**DESCRIPTION OF THE TASK**
Give the number of lines in the material below that contain the word "about", and nothing else.

**SUPPLIED MATERIAL**
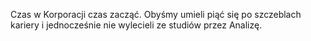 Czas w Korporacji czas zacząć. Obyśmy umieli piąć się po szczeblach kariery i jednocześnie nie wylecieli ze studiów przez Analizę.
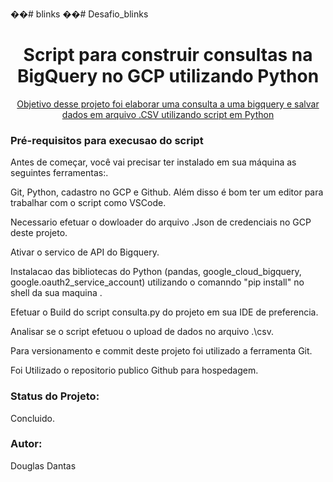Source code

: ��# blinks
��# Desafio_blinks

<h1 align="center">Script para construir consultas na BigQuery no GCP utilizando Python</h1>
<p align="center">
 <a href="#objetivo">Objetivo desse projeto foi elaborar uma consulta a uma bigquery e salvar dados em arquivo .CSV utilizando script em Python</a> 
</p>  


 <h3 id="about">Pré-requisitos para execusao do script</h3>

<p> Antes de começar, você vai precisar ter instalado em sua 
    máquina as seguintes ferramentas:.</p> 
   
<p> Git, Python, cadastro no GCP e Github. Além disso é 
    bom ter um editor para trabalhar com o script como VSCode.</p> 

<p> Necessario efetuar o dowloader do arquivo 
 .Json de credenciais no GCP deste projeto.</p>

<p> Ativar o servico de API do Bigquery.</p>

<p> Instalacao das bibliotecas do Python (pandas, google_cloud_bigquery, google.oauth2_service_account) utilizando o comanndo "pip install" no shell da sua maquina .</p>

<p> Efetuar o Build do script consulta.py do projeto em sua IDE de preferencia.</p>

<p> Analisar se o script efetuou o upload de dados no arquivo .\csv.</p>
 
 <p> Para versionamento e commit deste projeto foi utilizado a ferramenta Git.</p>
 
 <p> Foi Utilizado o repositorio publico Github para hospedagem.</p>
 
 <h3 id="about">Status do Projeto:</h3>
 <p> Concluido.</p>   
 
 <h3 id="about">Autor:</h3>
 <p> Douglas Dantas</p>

**SOLUTION FOR THIS TASK**
3